Everybody has a valid point IMO. Though I agree with Morrus that it is not "unfair". There are no rules against lower prices and sales.

Perhaps the best "comprimise" solution would be in fact two Side by side top lists. One by Quantity Sold, One by Quality.

Using Enworlds (or someone elses) reviews or grading or whatever, is a good basis for ranking the quality top list, though you'd need a larger staff of reviewers. At least 10 or 15 for it to be accurate.

It would be very intresting for customers to be able to compare lists. "Wow, this product is #1 on the sellers list! I wonder why its #49 on the quality list...hrm..."

This gives customers a lot to think about, and more information to use in deciding purchases.

It may not be the most practical idea due to the layout of the RPGnow site.

I dunno, maybe all of the above is worthless and i'm talkin out my arse with stupid ideas.

Its just an opinion. Cheers.
 

Morrus said:
Well, James, top lists are never going to help the customer, whatever form they come in. The best solution would be a top list based soley on quality, and having nothing at all to do with quantity.

Tell ya what - why don't you do away with the top lists altogether and send all your customers over to my review pages. ;)


You might have something there... I recently integrated RPG.NET reviews into RPGShop... I'm sure we can do something simular with ENWorld reveiws. If you have a php function (url) that I can call passing a product title and have it return matches with links, I'll integrate it in under the onsite comments.

I still have to get a link up to your pdf site too. Just still don't know where it would fit best. Maybe the new front page is a good place for that. But I fear it being abused...

James
 

Only counting the sales of non-sale items seems like a reasonable solution.

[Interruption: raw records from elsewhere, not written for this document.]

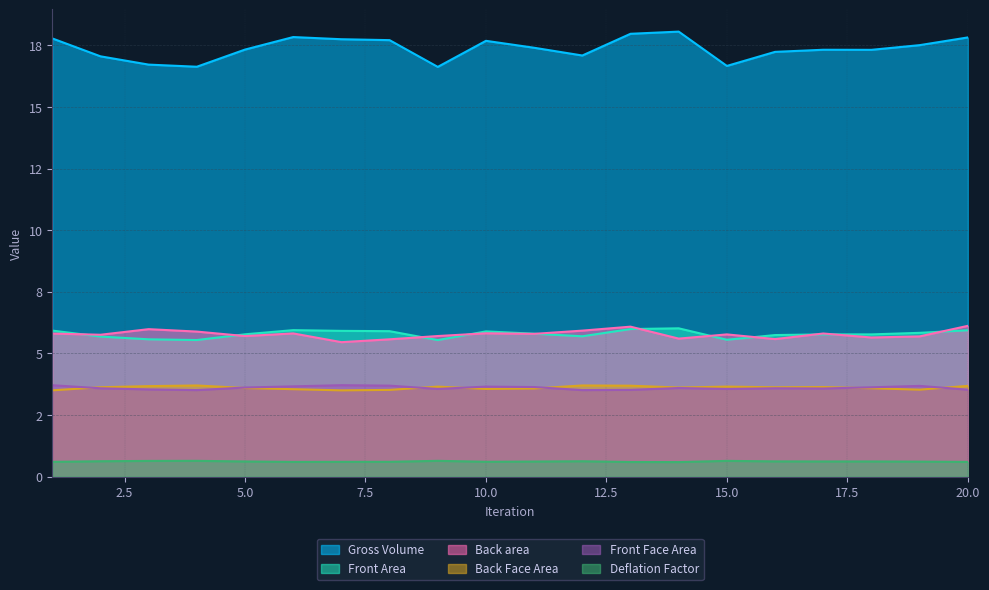

The Back area series shows 5.6 at 14. True or false?

True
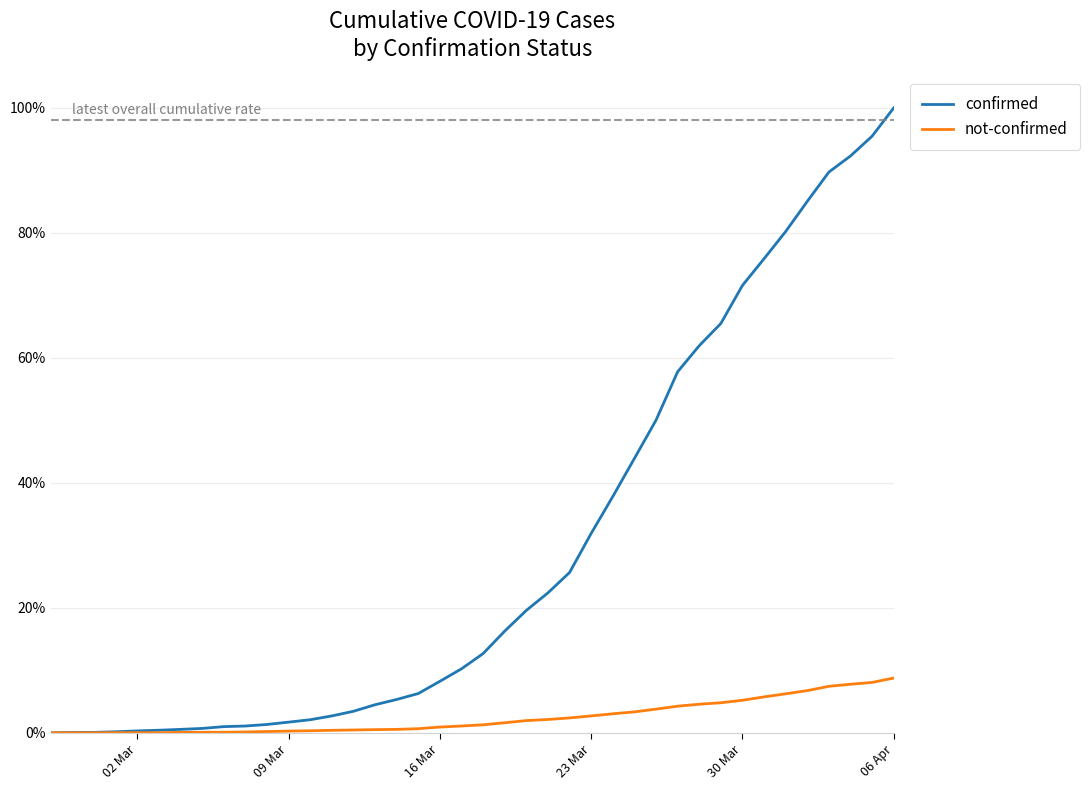

What are all the series names shown in the legend?

confirmed, not-confirmed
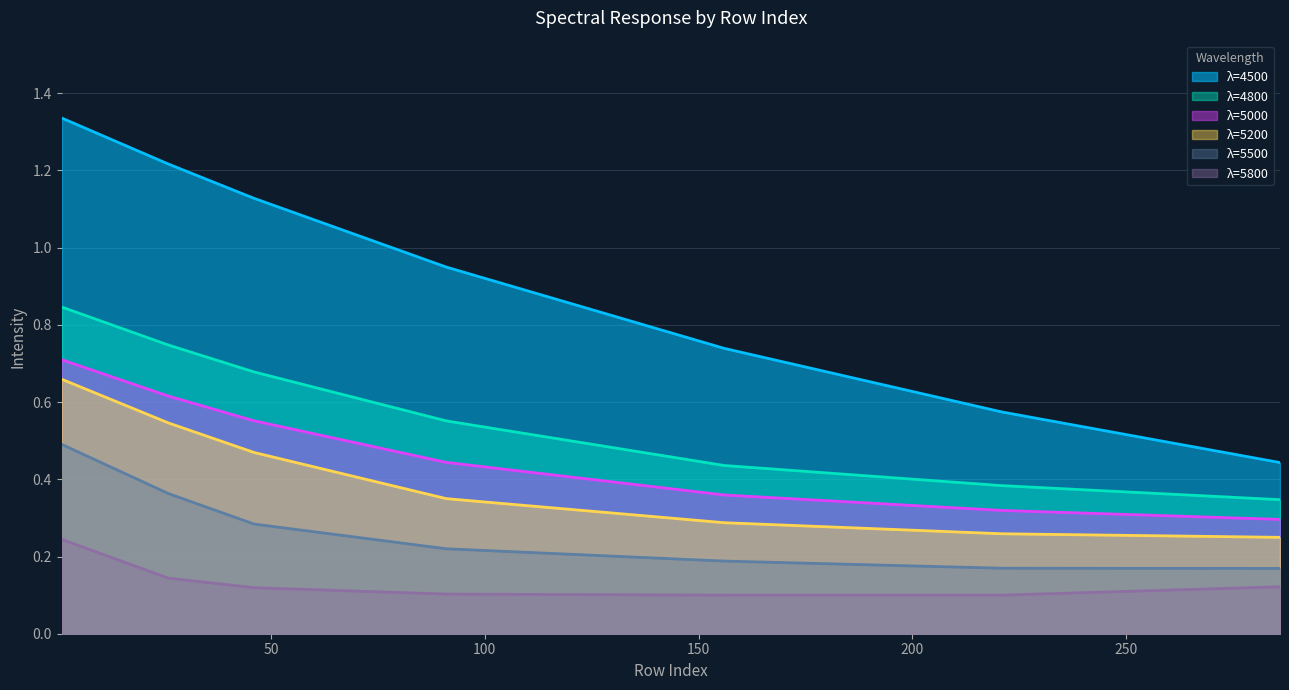

Reading left to right, transcribe all the data shown in this chart.

4500: 1.3	1.2	1.1	0.9	0.7	0.6	0.4
4800: 0.8	0.7	0.7	0.6	0.4	0.4	0.3
5000: 0.7	0.6	0.6	0.4	0.4	0.3	0.3
5200: 0.7	0.5	0.5	0.3	0.3	0.3	0.2
5500: 0.5	0.4	0.3	0.2	0.2	0.2	0.2
5800: 0.2	0.1	0.1	0.1	0.1	0.1	0.1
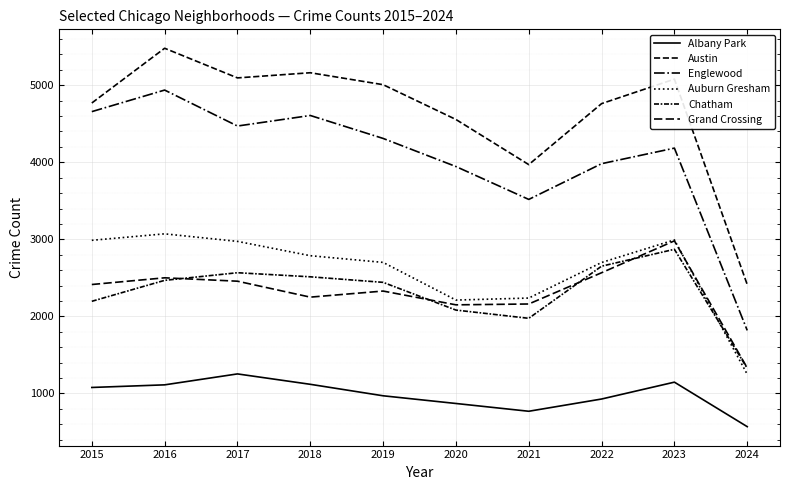

Does the chart display data point markers on the line(s)?

No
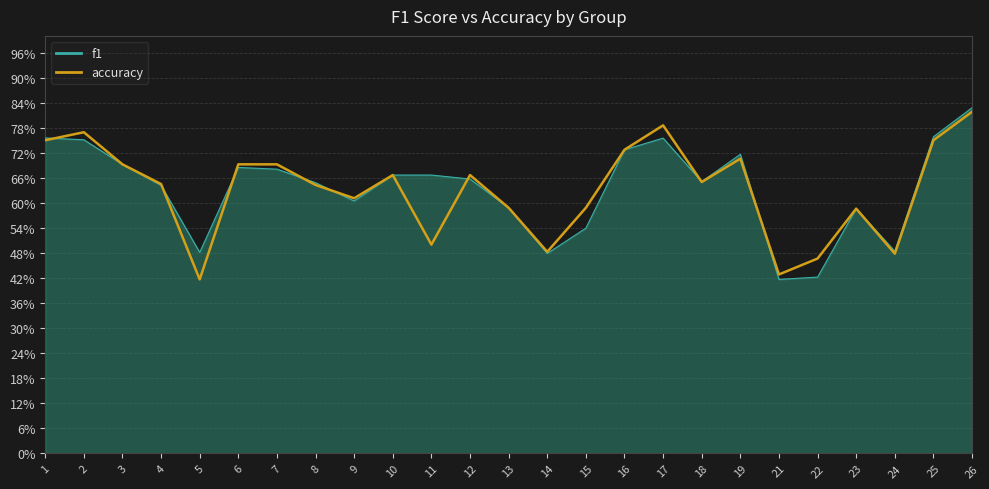

Does the chart have visible grid lines?

Yes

To those that are peeved about being knocked off the toplists....big whoop. If you can't maintain sales without being on the toplist, then maybe you don't have a viable product on your hands.

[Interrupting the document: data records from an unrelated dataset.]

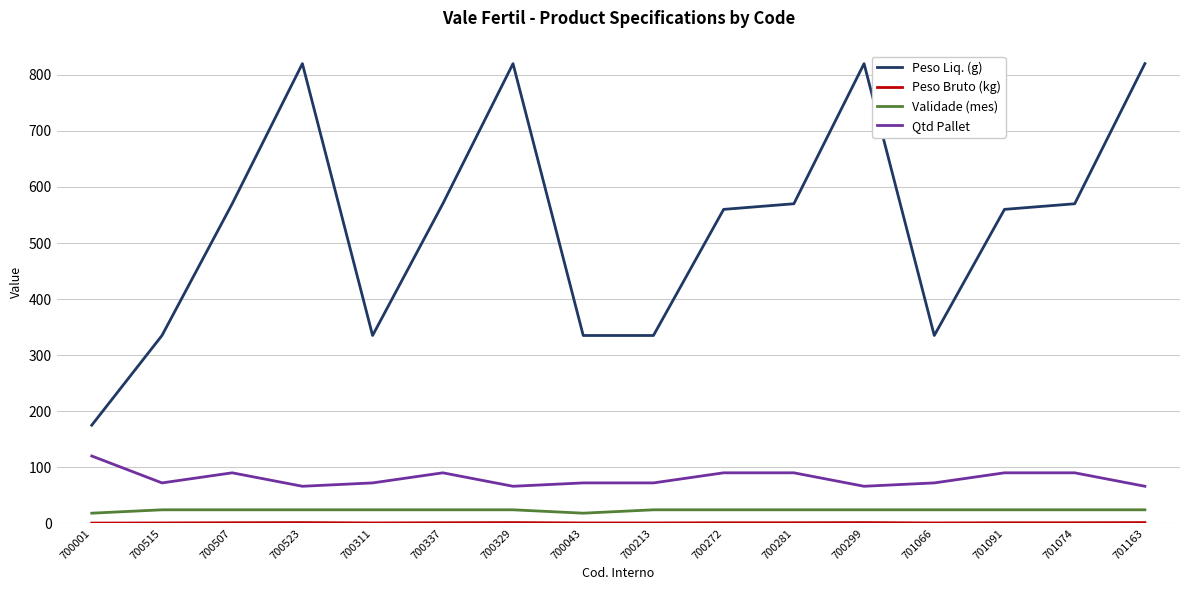

True or false: Qtd Pallet and Peso Liq. (g) intersect in this chart.

False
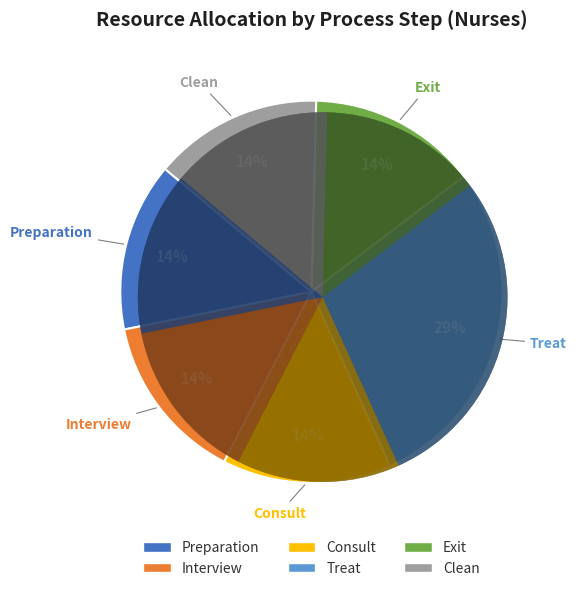

What is the largest slice in the pie chart?

Treat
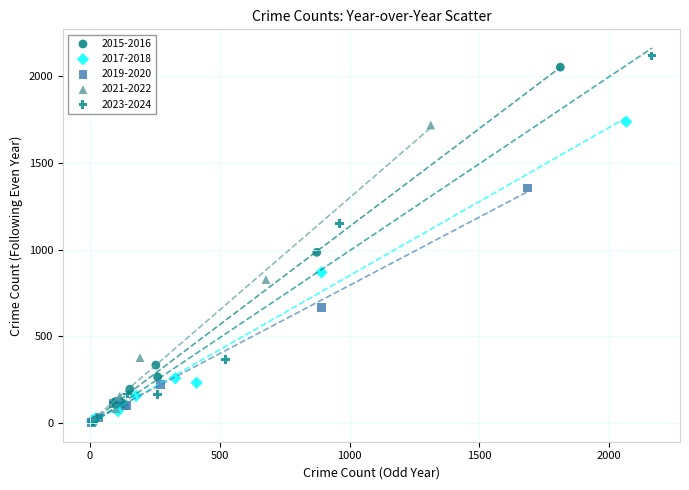

What are all the series names shown in the legend?

2015-2016, 2017-2018, 2019-2020, 2021-2022, 2023-2024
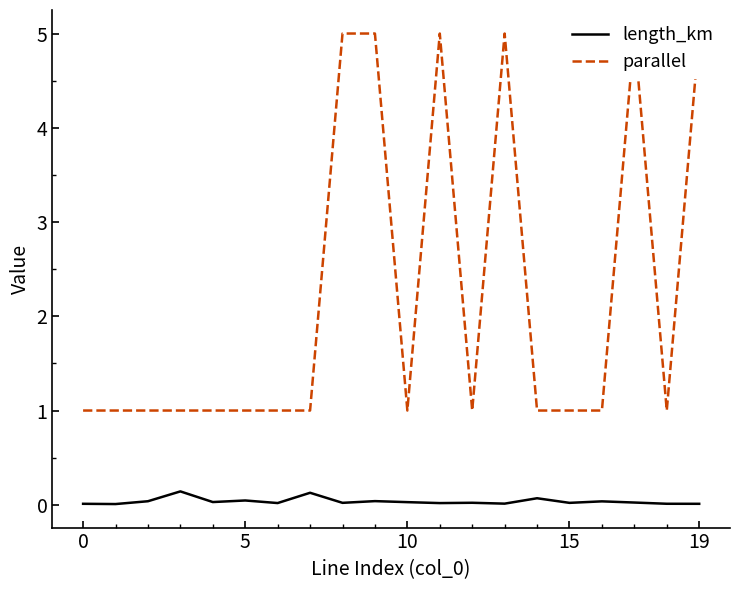

What is the label of the 18th point from the left?

17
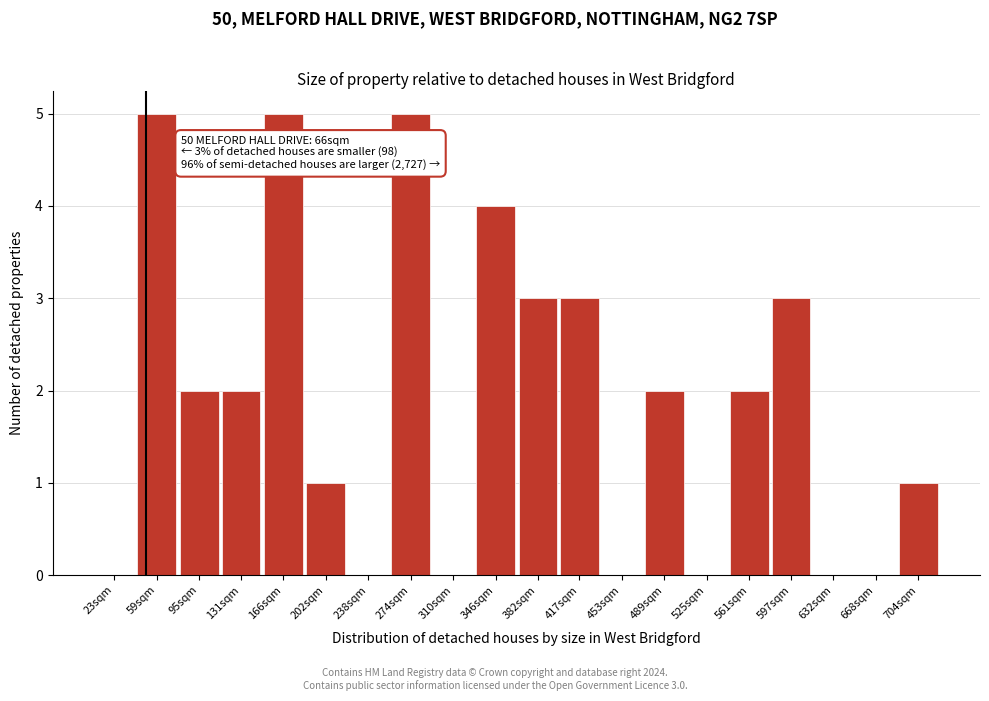

Reading left to right, what are all the values shown in this chart?

23sqm=0	59sqm=5	95sqm=2	131sqm=2	166sqm=5	202sqm=1	238sqm=0	274sqm=5	310sqm=0	346sqm=4	382sqm=3	417sqm=3	453sqm=0	489sqm=2	525sqm=0	561sqm=2	597sqm=3	632sqm=0	668sqm=0	704sqm=1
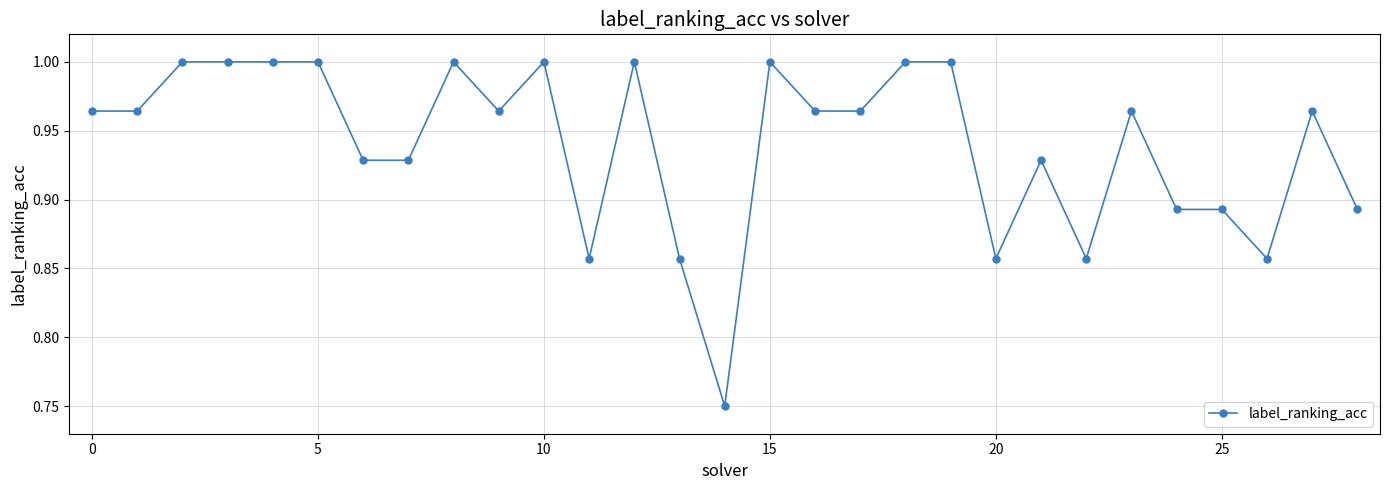

True or false: there are more than 1 points higher than both neighbors.

True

Print publishers don't demand that all game shops put their products on the front window and by the register. In other segments, like groceries, producers *pay* for shelf space so they can be placed in the most prized and profitable spots.
 

Morrus said:
No it's not. What you suggest is, essentially, penalising anyone who has a successful marketing strategy, which is exactly what this is.

I gotta say that, while this sale, its aims and its strategy has nothing to do with RPGNow's top lists (that's just a nice little side-effect), on principle I think I'd be pretty upset if one of the goal posts were moved just because someone was doing well. Nothing to stop those complaining doing exactly the same thing.
This is absolutely correct. And RPGNow already penalizes its most successful vendors by charging more money for Gold service members who sell more books. This is completely backward. Those who generate more revenue should be rewarded, not penalized.